In just one decade, the Internet will be a “seamless part of how we live our everyday lives,” according to a new report from the Pew Research Internet Project.
Or it could be the means to a “very dystopian world that is also profoundly inegalitarian.”
The possible scenarios were based on the prognostications of thousands of experts on science and the Web, including Joe Touch, director of the University of Southern California’s Information Sciences Institute.
“The Internet will shift from the place we find cat videos to a background capability that will be a seamless part of how we live our everyday lives. We won’t think about ‘going online’ or ‘looking on the Internet’ for something – we’ll just be online, and just look,” he said.
But another perspective comes from John Markoff, senior writer for the Science section of the New York Times.
“What happens the first time you answer the phone and hear from your mother or a close friend, but it’s actually not, and instead, it’s a piece of malware that is designed to social engineer you?” he asked.

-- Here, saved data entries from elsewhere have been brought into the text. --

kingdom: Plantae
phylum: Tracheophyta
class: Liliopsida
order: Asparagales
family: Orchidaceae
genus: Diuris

“What kind of a world will we have crossed over into? I basically began as an Internet utopian (think John Perry Barlow), but I have since realized that the technical and social forces that have been unleashed by the microprocessor hold out the potential of a very dystopian world that is also profoundly inegalitarian. I often find myself thinking, ‘Who said it would get better?,’” said Markoff.
The report by Janna Anderson and Lee Rainie was done in conjunction with Elon University’s Imagining the Internet Center. It canvassed hundreds of experts about the future “of such things as privacy, cybersecurity, the ‘Internet of Things’ and net neutrality.”